═══ Passage provided ═══

We hope this now fully integrated toolbox, and the larger project of which it is a part, will serve as an evolving body of knowledge for veteran social change practitioners, as well as an effective entry point for newcomers into the incredible creativity with which social movements are building resistance across the Global South. Since the platform launched online, more and more people have been getting in touch to contribute ideas, share lessons, request trainings, strategize local campaigns, and build a stronger global network of solidarity among changemakers. We hope this will only continue in the years ahead.
Finally, we’ll leave you with choice words from novelist and activist Arundhati Roy, from which this work draws much inspiration:
Our strategy should be not only to confront Empire but to lay siege to it. To deprive it of oxygen. To shame it. To mock it. With our art, our music, our literature, our stubbornness, our joy, our brilliance, our sheer relentlessness — and our ability to tell our own stories. Stories that are different from the ones we’re being brainwashed to believe.
The corporate revolution will collapse if we refuse to buy what they are selling — their ideas, their version of history, their wars, their weapons, their notion of inevitability.

═══

Apply what you read:
• 1. Revise the passage on the social change toolbox, starting with "Finally, we’ll leave" and going on through "notion of inevitability.", with "oxygen" changed to "air".
• 2. Write what comes next in the passage on the social change toolbox, picking up after its final sentence.

═══ Entries shown ═══

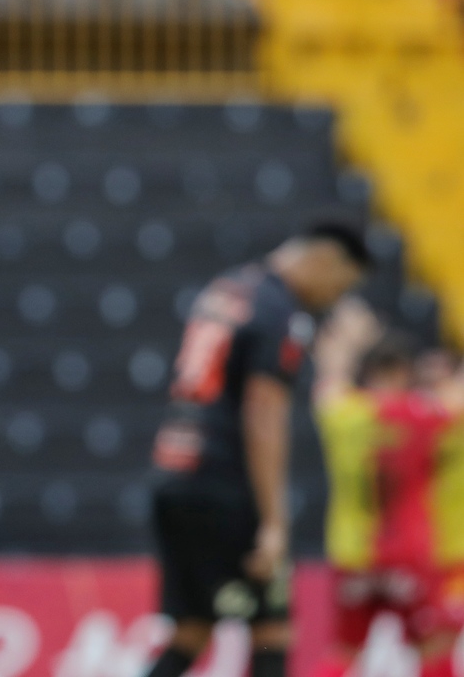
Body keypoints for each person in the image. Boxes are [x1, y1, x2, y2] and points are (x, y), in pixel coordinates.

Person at [138, 218, 373, 677]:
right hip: (224, 484)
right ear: (326, 261)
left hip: (177, 473)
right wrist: (274, 522)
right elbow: (263, 415)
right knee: (272, 629)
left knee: (191, 631)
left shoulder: (228, 289)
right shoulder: (279, 310)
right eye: (342, 284)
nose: (335, 297)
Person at [312, 306, 464, 677]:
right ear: (405, 372)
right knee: (434, 647)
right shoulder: (426, 415)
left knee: (345, 651)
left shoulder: (345, 413)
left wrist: (346, 341)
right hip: (414, 550)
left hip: (353, 552)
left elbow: (328, 382)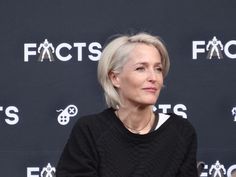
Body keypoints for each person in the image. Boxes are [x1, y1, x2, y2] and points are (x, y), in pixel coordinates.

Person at [56, 32, 198, 177]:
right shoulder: (90, 131)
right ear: (115, 78)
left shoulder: (180, 132)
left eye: (158, 69)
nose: (153, 78)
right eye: (141, 68)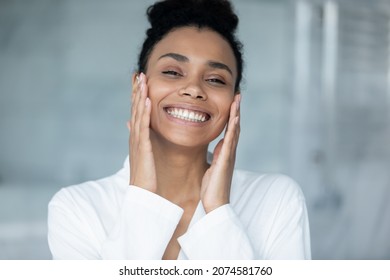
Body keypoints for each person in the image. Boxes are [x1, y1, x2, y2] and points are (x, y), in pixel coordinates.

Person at [48, 0, 311, 260]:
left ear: (234, 100)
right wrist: (141, 195)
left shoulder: (276, 199)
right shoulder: (77, 209)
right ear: (138, 86)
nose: (194, 89)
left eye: (215, 79)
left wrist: (218, 209)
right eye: (173, 72)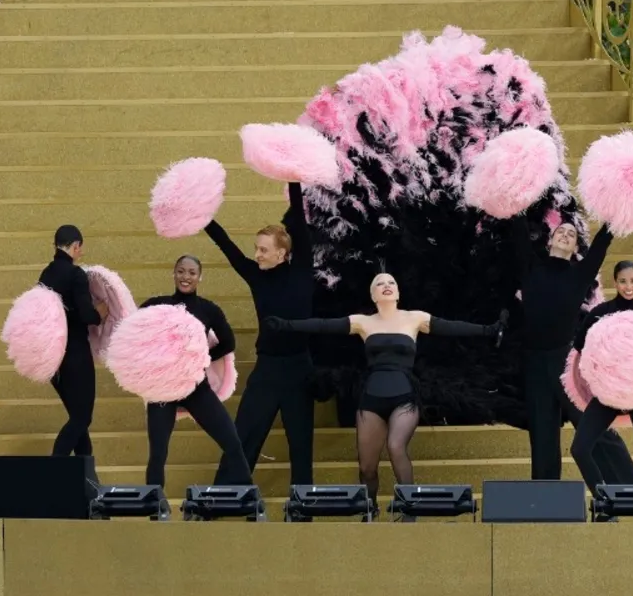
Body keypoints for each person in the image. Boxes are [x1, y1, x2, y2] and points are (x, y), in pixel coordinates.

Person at [267, 272, 506, 520]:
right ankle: (370, 510)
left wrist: (489, 330)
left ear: (398, 292)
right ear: (373, 295)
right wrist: (286, 325)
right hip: (372, 398)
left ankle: (409, 508)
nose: (386, 286)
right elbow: (323, 325)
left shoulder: (415, 319)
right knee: (367, 467)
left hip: (404, 395)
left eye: (391, 282)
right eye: (380, 284)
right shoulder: (363, 322)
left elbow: (452, 327)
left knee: (395, 445)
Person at [513, 215, 633, 484]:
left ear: (575, 250)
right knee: (542, 436)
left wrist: (616, 210)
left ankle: (632, 493)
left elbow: (602, 242)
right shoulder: (530, 266)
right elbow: (517, 226)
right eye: (561, 231)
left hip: (566, 364)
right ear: (550, 240)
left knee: (595, 428)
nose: (566, 235)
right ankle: (546, 499)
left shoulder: (579, 273)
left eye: (572, 235)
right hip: (534, 363)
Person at [207, 183, 316, 488]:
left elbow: (299, 216)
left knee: (301, 443)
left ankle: (302, 506)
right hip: (267, 368)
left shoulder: (302, 268)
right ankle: (224, 498)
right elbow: (226, 246)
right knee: (244, 434)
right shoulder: (256, 275)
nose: (257, 254)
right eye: (256, 248)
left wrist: (292, 177)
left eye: (263, 249)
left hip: (299, 369)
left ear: (282, 253)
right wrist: (202, 217)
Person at [138, 255, 252, 488]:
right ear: (174, 273)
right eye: (181, 271)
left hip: (196, 388)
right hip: (164, 390)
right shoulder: (155, 305)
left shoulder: (209, 309)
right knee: (158, 453)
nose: (185, 277)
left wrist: (199, 360)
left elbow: (228, 343)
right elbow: (134, 336)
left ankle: (248, 497)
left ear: (200, 277)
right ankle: (153, 510)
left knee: (232, 441)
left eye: (191, 273)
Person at [569, 261, 633, 493]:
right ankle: (604, 501)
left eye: (632, 281)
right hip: (608, 393)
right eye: (623, 281)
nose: (628, 286)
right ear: (614, 283)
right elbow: (580, 348)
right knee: (579, 449)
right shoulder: (600, 314)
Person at [38, 225, 108, 460]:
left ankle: (87, 478)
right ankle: (56, 467)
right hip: (76, 354)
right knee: (82, 418)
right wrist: (101, 312)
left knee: (78, 420)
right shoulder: (76, 275)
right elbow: (87, 316)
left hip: (53, 359)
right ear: (76, 246)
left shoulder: (46, 275)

═══

Results of the exercise:
• 1.
Finally, we’ll leave you with choice words from novelist and activist Arundhati Roy, from which this work draws much inspiration:
Our strategy should be not only to confront Empire but to lay siege to it. To deprive it of air. To shame it. To mock it. With our art, our music, our literature, our stubbornness, our joy, our brilliance, our sheer relentlessness — and our ability to tell our own stories. Stories that are different from the ones we’re being brainwashed to believe.
The corporate revolution will collapse if we refuse to buy what they are selling — their ideas, their version of history, their wars, their weapons, their notion of inevitability.

• 2.
Remember this: We be many and they be few. They need us more than we need them.
Beautiful Rising Values
Open collaboration and distributed leadership
Beautiful Rising is written by and for frontline activists — particularly youth, women, indigenous peoples, and others who face discrimination on the basis of their sexual orientation, gender identity, ethnicity, class, race, or religion. Guided by the needs of the movements and activists we work with, we seek to prioritize local voices and local leadership at every stage.
Undoing power and privilege
We commit to working to unravel unequal power relations rooted in historical and structural violence, which can poison well-meaning efforts originating from places of privilege.
People power and international solidarity
We stand in solidarity with the efforts of social movements to defend fundamental rights and exercise grassroots democratic power. We seek to facilitate learning across activist networks and struggles for liberation, and we commit to practicing anti-oppression and south-south solidarity in all aspects of our work. We stand in opposition to efforts by governments, corporations, and NGOs to suppress or co-opt social movements, whether through direct suppression, through the NGO-ization of resistance, or through so-called “democracy promotion” efforts that seek to use popular unrest to undermine grassroots democracy.
Creativity in the face of violence
We seek to share tools that amplify the creativity, security and effectiveness of social movements. Though our focus is on achieving social change through movement building and nonviolent direct action rooted in love and solidarity, we do not presume to dictate or police the range of acceptable responses to any given situation.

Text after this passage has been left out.